Similar to a German study addressing the gender gap in HTN, our study showed no difference in drug distribution between both genders except for ARBS which was more prescribed in males than females.

Adherence to the antihypertensive medications is crucial to achieve guidelines recommended BP goals. However, adherence is affected by multiple factors interacting together in different ways. Such factors include the class of the prescribed drug and whether it is a single (whether monotherapy or combination pill) or multiple pills with the highest discontinuation rate reported with diuretics monotherapy. Also, adherence is affected by associated diseases and their nature with better compliance seen in patients with associated CVD compared with those with non‐CVD. Our study showed better drug compliance in females which is in contrast to what reported by Manica et al This discrepancy may be related to social and environmental differences between the two studied groups.

The results of our study are similar to that reported by NHP more than 2 decades ago, where Egyptian females showed a higher control rate (10.9% vs. 4.8%) and a higher treatment rate than males (8.2% vs. 4.3%). However, there has been substantial improvement in the control and treatment rates in both sexes since the NHP results were demonstrated as shown by our study.

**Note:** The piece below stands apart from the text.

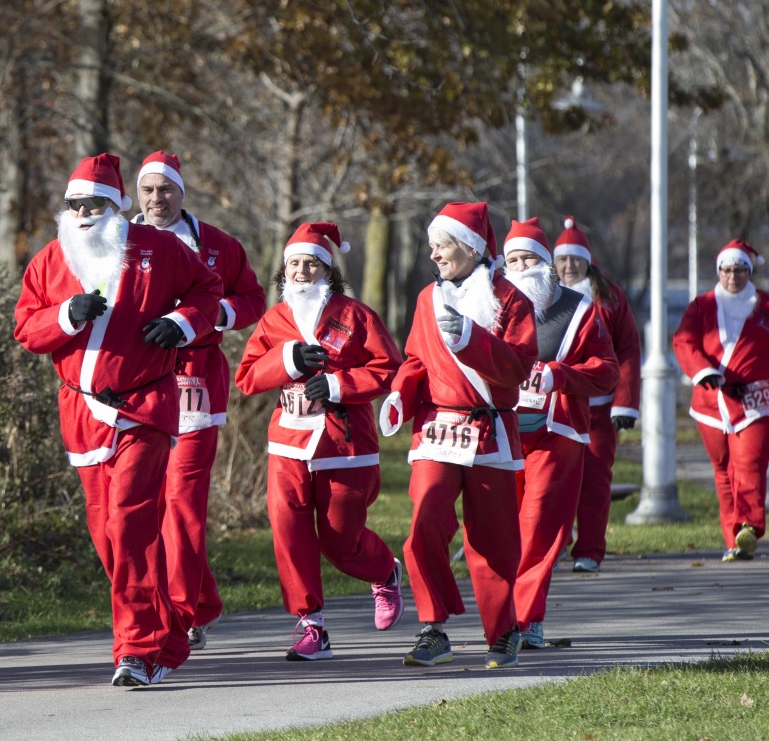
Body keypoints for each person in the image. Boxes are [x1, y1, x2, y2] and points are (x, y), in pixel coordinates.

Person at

The main limitation of this study is that all of the recruited patients came from a low socioeconomic environment which represented the main population visiting the SHCs at the allocated university hospitals and thus the results of this study could not be a reflection to the whole Egyptian hypertensive population. A larger study including patients from different socioeconomic backgrounds is needed to support the results of this study.

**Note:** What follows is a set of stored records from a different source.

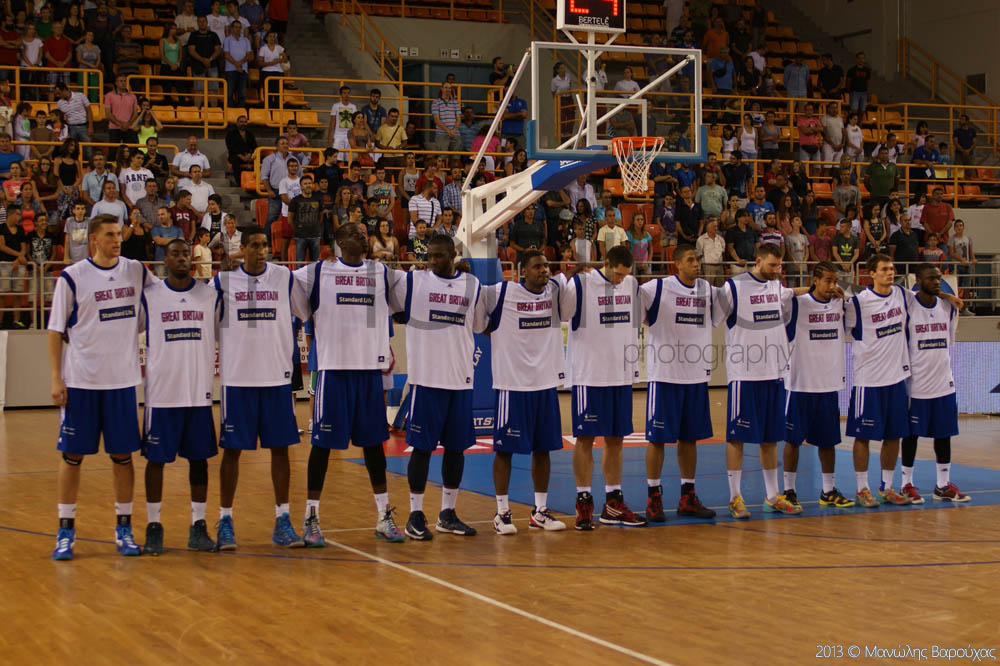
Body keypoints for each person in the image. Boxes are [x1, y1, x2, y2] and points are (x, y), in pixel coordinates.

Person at [291, 222, 407, 545]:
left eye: (364, 233)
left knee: (374, 446)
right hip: (334, 372)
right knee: (322, 447)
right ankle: (311, 517)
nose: (363, 236)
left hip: (369, 372)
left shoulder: (382, 273)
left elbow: (421, 286)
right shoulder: (317, 273)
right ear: (340, 241)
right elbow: (277, 283)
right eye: (355, 234)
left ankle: (383, 515)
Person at [47, 214, 155, 560]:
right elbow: (55, 330)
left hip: (122, 382)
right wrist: (56, 377)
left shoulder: (136, 271)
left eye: (119, 234)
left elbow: (165, 295)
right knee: (72, 456)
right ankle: (65, 530)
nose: (117, 239)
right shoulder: (73, 277)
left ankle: (124, 527)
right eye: (109, 234)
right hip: (81, 381)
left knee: (122, 457)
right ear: (93, 239)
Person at [213, 226, 307, 550]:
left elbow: (306, 310)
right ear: (242, 248)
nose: (261, 250)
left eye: (265, 244)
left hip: (276, 378)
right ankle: (225, 520)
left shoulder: (284, 278)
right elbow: (209, 323)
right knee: (232, 451)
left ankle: (283, 520)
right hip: (238, 379)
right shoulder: (223, 282)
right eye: (254, 245)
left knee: (281, 450)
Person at [391, 234, 487, 539]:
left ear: (454, 255)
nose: (432, 261)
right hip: (426, 381)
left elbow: (479, 325)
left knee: (456, 449)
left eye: (439, 256)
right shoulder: (413, 282)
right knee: (421, 448)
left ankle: (448, 513)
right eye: (429, 256)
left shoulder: (472, 285)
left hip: (460, 380)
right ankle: (415, 514)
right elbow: (379, 286)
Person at [556, 245, 646, 530]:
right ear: (606, 263)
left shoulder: (631, 284)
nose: (621, 279)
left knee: (616, 439)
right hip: (589, 375)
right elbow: (560, 312)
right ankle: (583, 500)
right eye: (617, 274)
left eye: (625, 275)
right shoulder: (581, 284)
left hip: (620, 375)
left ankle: (613, 501)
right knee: (585, 439)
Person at [478, 250, 567, 535]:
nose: (544, 270)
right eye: (537, 266)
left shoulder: (555, 290)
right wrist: (496, 332)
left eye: (546, 265)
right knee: (505, 451)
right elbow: (476, 312)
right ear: (522, 271)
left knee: (543, 449)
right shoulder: (501, 292)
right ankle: (502, 512)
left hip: (545, 384)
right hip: (512, 385)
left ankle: (540, 511)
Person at [139, 238, 219, 555]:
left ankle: (198, 526)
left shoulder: (210, 295)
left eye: (186, 253)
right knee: (156, 461)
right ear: (166, 260)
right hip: (162, 394)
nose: (182, 258)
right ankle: (153, 526)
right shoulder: (150, 296)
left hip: (198, 393)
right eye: (175, 254)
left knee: (199, 461)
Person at [714, 243, 798, 518]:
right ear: (758, 261)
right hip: (745, 375)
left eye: (779, 265)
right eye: (772, 265)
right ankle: (734, 497)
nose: (777, 270)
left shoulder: (776, 286)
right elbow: (715, 318)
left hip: (774, 373)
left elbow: (792, 294)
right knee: (737, 438)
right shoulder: (734, 287)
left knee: (771, 439)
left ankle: (772, 496)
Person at [640, 244, 719, 522]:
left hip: (696, 376)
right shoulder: (656, 288)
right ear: (677, 264)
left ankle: (688, 496)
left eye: (698, 259)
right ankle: (654, 496)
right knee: (657, 439)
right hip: (665, 376)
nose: (697, 264)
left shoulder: (708, 290)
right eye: (690, 259)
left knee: (690, 439)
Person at [781, 261, 856, 509]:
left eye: (835, 281)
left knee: (828, 441)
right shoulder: (798, 304)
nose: (832, 285)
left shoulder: (840, 304)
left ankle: (828, 490)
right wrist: (803, 290)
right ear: (815, 280)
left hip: (829, 383)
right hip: (800, 384)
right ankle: (788, 490)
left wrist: (844, 297)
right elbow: (777, 297)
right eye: (827, 281)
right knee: (793, 441)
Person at [844, 254, 913, 507]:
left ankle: (887, 486)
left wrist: (949, 297)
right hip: (869, 380)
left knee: (894, 435)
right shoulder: (858, 303)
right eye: (884, 269)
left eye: (892, 268)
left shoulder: (903, 295)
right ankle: (862, 489)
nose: (890, 273)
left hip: (896, 378)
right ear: (871, 273)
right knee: (863, 436)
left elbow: (927, 298)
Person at [899, 264, 969, 504]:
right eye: (931, 278)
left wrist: (947, 296)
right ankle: (906, 484)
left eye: (938, 278)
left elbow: (948, 342)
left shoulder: (947, 307)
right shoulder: (908, 307)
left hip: (943, 382)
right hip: (916, 383)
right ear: (918, 280)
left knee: (944, 434)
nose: (936, 282)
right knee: (911, 436)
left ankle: (942, 485)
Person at [287, 173, 322, 264]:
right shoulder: (295, 200)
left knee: (315, 263)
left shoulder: (318, 199)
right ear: (301, 186)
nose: (308, 185)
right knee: (299, 263)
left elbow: (320, 216)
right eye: (305, 184)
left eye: (309, 183)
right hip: (300, 236)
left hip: (315, 235)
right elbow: (290, 220)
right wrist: (297, 230)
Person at [327, 85, 356, 161]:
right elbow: (332, 122)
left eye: (348, 93)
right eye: (344, 93)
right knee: (337, 158)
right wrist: (329, 136)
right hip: (338, 135)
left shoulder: (353, 107)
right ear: (341, 94)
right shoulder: (336, 106)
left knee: (348, 159)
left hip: (349, 136)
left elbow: (355, 123)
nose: (346, 95)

As defining the problem is the first step to solving it, we think that the initiation of SHCs may be the first step in the right way for proper management of HTN and associated CVS risk factors aiming to reduce cardiovascular morbidity and mortality among Egyptians. It could be the cornerstone for the establishment of nationwide HTN control program which may be a part of a bigger project for prevention of cardiovascular diseases similar to the North Karelia Project which was first established in low socioeconomic province of North Karelia in east of Finland and then applied all over Finland. The North Karelia project was associated with significant reduction in mean systolic pressure in both genders and more than 80% reduction in the annual age‐adjusted cardiovascular mortality proving the efficacy of such program. Another useful program for the prevention of cardiovascular diseases within integration of hypertension management is the HEART program of the WHO. Applying this stepwise strategic approach for the diagnosis, management and follow‐up may improve the overall health care provided and the compliance of hypertensive patients. Initiation of such programs in Egypt should be tailored to target the sex‐related differences demonstrated in this study and develops a protocol to overcome the poor adherence to follow up visits present in both sexes.

CONCLUSION

This study demonstrates the sex‐based differences in demographic, clinical characteristics, and HTN management among Egyptian hypertensive patients. Despite the lower education level, employment rate, and the larger BMI, Egyptian hypertensive females showed a better BP control rate, a lower systolic and diastolic BP, and a better adherence to the antihypertensive medications.

CONFLICT OF INTEREST

The authors have nothing to declare.

AUTHOR CONTRIBUTION

AA, GY, and WE had drafted the manuscript and revised it critically for important intellectual content. AA, GY, AE, DE, HE, WE, and MMI had substantial contributions to the conception or design of the work; the acquisition, and the interpretation of data for this work. All authors agreed to all aspects of the work and ensured that questions related to the accuracy or integrity of any part of the work were appropriately investigated and resolved.